Sendiri Dalam Ramai



Kembali aku duduk seorang diri disini. Ditengah kerumunan ramainya mereka. Memikirkan apa-apa saja yang saat ini terpikir di benaknya, atau yang tak terbesit di otak mereka

Aku hanya bisa berfikir, mencari jawaban atau bahkan pertanyaan. Sebut saja ini mengisi kekosongan, kebosanan, ketidak berdayaan.

Lalu sejenak kemudian tersadar... Aku tak akan pernah tau, atau mungkin sebenarnya sangat tau. Ah. Aku hanya termenung duduk. Dan mendapati kalau aku ternyata menikmati semua ini.

Di depanku terbentang jalanan yang sedang ramai dengan sahut-sahutan klakson mobil. Macet dan ramai. Riuh dan berisik. Tanda betapa tak sabar para pengendara yang ada, atau penumpangnya. Motor-motor saling tikung mencari jalan di sela-sela macetnya jalan. 

Jalanan di malam hari kali ini terlihat lebih padat dibanding biasanya. Apakah karena malam ini malam minggu?

Aku masih tetap hanya duduk, di salah satu tempat strategis di kota ini. Lantas sebuah pemikiran konyol pun menyeruak...

Adakah yang menanyakan keberadaanku? Adakah yang tau kegelisahanku? Adakah yang menangkap dan menyampaikannya pada seseorang lain diluar sana? Adakah manusia yang menyadari kesendirianku? Adakah yang lebih sendiri dari aku yang terperangkap sunyi disini? Adakah yang lebih bahagia dari aku disini? 

Dengan kesendirian yang mutlak. Dengan kebahagiaan yang telah mampu aku ciptakan, meskipun sendiri dan susah payah. Jatuh dan bangun. Lalu jatuh, bangun lagi, dan lagi-lagi jatuh. Tak pernah bisa berhenti.

Kadang kesendirian ditengah keriuhan memberikan beragam perasaan. 

Sedih? Mungkin saja, kenapa bisa aku merasa sendiri sementara semua orang yang ada disini berbondong-bondong datang dengan bergandengan tangan. 

Bahagia? Mungkin saja, kenapa kita harus tak bahagia ketika tanpa perlu bergandengan tangan aku bisa menikmati banyak senyum dan tawa disekitar aku. 

Bingung? Bisa saja, bagaimana mungkin aku bisa bahagia tanpa aku tau apa sebabnya, bagaimana mungkin perasaan itu muncul begitu saja hanya karena disebabkan oleh keramaian biasa disekitarku.

Mereka semua bukan teman, bukan saudara. Bahkan tak ada sapa, tak ada teguran. Aku hanya duduk, menyaksikan semuanya berjalan bagai laku yang sangat wajar. 

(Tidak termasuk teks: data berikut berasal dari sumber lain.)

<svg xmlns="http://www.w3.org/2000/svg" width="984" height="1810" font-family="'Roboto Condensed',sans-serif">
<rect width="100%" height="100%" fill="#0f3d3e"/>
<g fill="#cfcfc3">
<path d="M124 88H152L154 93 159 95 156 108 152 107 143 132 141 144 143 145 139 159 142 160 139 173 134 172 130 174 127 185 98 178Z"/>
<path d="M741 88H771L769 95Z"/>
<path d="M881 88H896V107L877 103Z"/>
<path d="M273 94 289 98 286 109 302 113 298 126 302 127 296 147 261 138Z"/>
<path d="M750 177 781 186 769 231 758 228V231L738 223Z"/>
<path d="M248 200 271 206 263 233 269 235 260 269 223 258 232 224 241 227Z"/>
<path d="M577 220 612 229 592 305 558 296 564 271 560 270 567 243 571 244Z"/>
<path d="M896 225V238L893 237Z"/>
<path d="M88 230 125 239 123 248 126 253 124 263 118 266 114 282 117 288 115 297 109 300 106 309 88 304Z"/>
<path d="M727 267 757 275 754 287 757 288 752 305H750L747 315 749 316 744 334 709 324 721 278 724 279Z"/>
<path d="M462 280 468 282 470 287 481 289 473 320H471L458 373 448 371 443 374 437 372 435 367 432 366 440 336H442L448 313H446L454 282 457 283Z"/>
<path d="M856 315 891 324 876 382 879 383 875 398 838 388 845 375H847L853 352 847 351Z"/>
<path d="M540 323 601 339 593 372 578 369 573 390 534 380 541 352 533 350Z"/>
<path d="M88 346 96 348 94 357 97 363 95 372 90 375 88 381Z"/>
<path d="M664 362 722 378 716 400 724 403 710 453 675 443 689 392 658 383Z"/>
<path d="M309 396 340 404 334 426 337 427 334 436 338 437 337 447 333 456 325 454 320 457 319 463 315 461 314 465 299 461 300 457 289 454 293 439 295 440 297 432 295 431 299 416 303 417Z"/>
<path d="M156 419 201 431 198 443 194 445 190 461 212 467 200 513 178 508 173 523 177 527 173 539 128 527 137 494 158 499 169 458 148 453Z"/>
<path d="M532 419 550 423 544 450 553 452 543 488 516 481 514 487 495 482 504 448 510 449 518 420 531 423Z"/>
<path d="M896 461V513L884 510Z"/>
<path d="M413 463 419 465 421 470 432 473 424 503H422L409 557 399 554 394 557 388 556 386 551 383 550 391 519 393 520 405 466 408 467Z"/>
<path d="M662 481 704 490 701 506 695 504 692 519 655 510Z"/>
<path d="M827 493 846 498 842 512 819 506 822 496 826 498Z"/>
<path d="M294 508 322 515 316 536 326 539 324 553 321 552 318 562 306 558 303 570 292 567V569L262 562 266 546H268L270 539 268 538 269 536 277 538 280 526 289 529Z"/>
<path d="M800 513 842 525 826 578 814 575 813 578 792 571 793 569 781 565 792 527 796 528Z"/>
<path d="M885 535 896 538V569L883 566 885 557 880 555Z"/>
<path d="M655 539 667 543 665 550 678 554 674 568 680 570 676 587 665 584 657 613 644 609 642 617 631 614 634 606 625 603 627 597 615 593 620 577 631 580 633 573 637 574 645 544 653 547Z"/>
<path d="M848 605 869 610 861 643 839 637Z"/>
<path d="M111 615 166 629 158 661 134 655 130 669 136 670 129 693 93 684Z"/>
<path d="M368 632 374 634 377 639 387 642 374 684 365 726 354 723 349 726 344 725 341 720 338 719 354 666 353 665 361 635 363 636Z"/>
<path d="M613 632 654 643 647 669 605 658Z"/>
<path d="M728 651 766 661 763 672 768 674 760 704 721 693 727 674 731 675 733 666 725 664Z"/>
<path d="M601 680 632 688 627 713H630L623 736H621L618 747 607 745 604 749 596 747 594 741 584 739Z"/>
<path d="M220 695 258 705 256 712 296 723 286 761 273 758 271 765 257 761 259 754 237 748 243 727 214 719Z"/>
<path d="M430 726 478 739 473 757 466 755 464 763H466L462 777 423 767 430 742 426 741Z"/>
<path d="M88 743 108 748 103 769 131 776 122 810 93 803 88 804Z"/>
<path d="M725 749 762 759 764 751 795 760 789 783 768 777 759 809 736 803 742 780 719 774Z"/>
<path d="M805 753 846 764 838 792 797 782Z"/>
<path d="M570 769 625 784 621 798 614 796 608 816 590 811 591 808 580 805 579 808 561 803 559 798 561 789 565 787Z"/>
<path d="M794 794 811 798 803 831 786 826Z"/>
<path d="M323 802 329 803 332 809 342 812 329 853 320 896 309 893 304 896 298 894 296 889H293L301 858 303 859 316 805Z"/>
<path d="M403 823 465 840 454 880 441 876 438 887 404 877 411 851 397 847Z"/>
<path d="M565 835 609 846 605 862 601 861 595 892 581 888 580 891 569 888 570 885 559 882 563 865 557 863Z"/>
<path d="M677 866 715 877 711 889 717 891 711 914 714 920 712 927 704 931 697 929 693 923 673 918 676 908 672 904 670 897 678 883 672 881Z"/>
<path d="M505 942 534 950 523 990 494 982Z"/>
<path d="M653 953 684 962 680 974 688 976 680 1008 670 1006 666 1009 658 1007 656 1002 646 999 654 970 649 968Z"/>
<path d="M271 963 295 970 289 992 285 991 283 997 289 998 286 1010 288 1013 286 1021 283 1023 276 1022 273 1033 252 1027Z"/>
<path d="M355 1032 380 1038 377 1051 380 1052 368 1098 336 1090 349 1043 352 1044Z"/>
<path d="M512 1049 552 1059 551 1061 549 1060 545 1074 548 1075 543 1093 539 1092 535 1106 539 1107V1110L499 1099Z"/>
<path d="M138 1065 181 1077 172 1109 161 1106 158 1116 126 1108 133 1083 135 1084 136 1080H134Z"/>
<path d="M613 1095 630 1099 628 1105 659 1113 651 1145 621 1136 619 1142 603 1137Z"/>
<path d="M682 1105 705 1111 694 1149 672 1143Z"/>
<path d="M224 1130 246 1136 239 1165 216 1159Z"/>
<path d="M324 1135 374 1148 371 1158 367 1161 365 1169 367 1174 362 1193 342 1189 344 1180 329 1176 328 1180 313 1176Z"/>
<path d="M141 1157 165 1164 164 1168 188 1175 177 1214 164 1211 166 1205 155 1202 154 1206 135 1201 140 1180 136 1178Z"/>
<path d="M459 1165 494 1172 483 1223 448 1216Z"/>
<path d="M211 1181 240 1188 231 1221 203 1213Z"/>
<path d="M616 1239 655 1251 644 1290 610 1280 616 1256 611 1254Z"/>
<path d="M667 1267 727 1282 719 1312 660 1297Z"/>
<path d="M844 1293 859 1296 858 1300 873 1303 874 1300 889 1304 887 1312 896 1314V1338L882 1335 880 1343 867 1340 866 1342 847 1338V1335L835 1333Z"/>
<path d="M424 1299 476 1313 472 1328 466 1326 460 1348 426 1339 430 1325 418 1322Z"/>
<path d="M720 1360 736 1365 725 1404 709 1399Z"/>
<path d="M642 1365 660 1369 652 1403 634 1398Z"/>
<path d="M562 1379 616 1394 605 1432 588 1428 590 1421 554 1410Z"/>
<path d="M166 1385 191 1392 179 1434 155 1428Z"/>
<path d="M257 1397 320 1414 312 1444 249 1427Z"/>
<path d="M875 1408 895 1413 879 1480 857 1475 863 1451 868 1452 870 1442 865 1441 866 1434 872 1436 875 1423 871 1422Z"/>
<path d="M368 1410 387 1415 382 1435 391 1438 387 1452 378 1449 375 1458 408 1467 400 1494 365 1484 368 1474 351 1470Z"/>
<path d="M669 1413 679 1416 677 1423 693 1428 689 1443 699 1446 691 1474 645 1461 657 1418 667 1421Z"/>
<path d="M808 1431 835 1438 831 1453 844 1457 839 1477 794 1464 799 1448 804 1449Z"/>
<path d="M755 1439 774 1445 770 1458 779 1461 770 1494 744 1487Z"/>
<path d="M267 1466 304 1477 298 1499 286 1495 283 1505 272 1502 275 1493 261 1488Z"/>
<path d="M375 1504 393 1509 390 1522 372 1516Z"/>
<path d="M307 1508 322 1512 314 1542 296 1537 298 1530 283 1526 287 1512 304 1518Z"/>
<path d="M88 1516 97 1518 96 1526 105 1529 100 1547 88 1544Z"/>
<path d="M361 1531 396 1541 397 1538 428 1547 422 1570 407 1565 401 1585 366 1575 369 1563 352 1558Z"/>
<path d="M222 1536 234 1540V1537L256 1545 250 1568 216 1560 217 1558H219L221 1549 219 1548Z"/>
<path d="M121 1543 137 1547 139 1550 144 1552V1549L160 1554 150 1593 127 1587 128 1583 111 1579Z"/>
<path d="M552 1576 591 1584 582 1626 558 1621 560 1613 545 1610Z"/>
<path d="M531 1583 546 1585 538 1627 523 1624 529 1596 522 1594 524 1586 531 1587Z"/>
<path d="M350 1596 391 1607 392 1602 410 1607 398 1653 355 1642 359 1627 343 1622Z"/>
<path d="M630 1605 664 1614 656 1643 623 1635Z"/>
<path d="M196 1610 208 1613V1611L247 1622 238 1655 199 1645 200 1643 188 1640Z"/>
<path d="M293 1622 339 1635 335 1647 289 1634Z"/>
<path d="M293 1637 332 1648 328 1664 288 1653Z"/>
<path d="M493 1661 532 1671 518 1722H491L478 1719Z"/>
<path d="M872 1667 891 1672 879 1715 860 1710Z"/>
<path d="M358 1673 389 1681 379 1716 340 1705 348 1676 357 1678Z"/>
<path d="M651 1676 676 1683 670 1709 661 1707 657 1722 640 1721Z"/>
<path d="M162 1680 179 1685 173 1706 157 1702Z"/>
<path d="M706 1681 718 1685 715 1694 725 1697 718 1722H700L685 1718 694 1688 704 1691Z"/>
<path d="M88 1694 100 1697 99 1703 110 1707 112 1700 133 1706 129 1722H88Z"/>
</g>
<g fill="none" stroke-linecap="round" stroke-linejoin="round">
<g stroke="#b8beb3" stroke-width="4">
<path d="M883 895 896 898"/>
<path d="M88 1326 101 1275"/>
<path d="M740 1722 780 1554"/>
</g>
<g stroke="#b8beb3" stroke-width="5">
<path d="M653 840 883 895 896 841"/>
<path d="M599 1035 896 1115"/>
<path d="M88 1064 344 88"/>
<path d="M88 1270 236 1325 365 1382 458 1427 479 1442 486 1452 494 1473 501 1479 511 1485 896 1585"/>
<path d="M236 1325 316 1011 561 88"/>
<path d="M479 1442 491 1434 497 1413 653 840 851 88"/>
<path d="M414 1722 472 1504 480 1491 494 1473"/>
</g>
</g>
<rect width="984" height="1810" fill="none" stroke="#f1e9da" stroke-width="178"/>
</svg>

Kehidupan senantiasa menjadi begitu berarti ketika kita memiliki seseorang yang kita anggap mampu melengkapi kita. Kadang kita merasa kurang karna tak dicintai atau tak mencintai. Merasa tak bahagia karna dimusuhi atau diacuhkan. Merasa tak beruntung karna tak di anggap dan tak disayang. Padahal kita tau, kebahagiaan bukan ciptaan diluar kita. Itu semua ada di dalam hati, dan hati itu tak tersentuh siapapun

Hidup itu kadang lucu, maka tertawa itu cukup. Kadang menyakitkan, maka menangis saja itu sudah pas. Kadang bahagia, maka tersenyum adalah reaksi yang tepat. Namun segala kecukupan, rasa pas, dan ketepatan itu bukan mutlak semata. Ketika kelucuan menyeruak, saya kadang berfikir, apa cukup hanya dengan tertawa. Ketika rasa sakit itu mendadak datang, aku balik mempertanyakan, apa perlu air mata itu?

Ketika kebahagiaan muncul, aku berpendapat, senyum bahkan tak cukup mengapresiasikannya. Maka saat ini aku hanya bisa duduk, menatap sekeliling. Sambil terus bertanya: Apa yang sedang kamu rasakan

Ramai. Bahkan degup ikut ramai disini, mungkin akan terdengar jika disimak benar. Ramai, bahkan suara hati masih bersahutan ingin merangsek keluar. Namun adakah yang mampu mengeluarkan suara hati selain mereka yang lantang dengan keyakinannya. aku ingin berteriak lantang, menembus gendang telinga semua orang. Dan adakah yang mampu selain itu?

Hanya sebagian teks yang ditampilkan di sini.